### Selected extract
--- --- ---

I expected to love this book. I expected to want to write about it in some detail. I began enthusiastically, underlining passages and taking notes as I read.
Spoiler alert: I did not love this book. It took me a long time to finish, and my notes have been sitting unread for weeks. I also feel very unmotivated to revisit them and to write this review.
But waste not, want not. Given that I went to the effort, I might as well share a few thoughts.
To start with, don't get me wrong. The Dawn of Everything is eye-opening! It may well change the way you understand human prehistory. You will certainly learn a lot, even if you already have some interest in prehistory and/or have visited some of the archeological sites referenced in the text. Not to mention that the authors are frequently amusing. Graeber and Wengrow bring a sly sense of humour to what is literally 'ancient history'.
My fundamental problem is that the book failed to answer the question it set for itself -- not the question that they began their journey with ("what are the roots of inequality in today's societies?") -- but the question they circle through all 500+ pages of their text "are the kinds of deeply unequal societies we live in today inevitable?"

--- --- ---

Condense the book review's paragraph that opens with "To start with, don't get me wrong" into a short bulleted list of its main points.

[Dataset entries]
--- --- ---

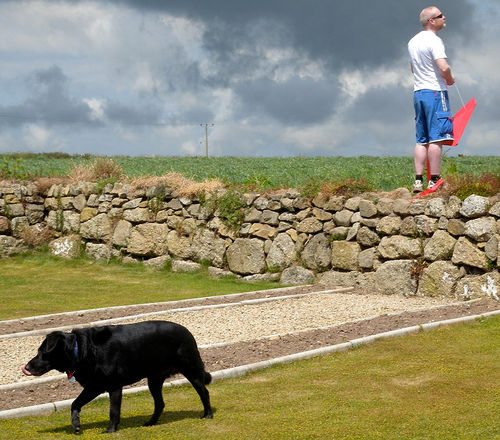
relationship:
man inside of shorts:
[407, 4, 454, 194] [412, 88, 453, 145]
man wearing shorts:
[407, 4, 454, 194] [412, 88, 453, 145]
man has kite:
[407, 4, 454, 194] [447, 99, 477, 148]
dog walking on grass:
[23, 320, 214, 432] [0, 313, 499, 439]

--- --- ---

### Result for this exercise
- The Dawn of Everything is eye-opening and may change how you understand human prehistory.
- Readers will learn a lot, even those already interested in prehistory or who have visited the archeological sites it mentions.
- Graeber and Wengrow are often amusing and bring a sly sense of humour to ancient history.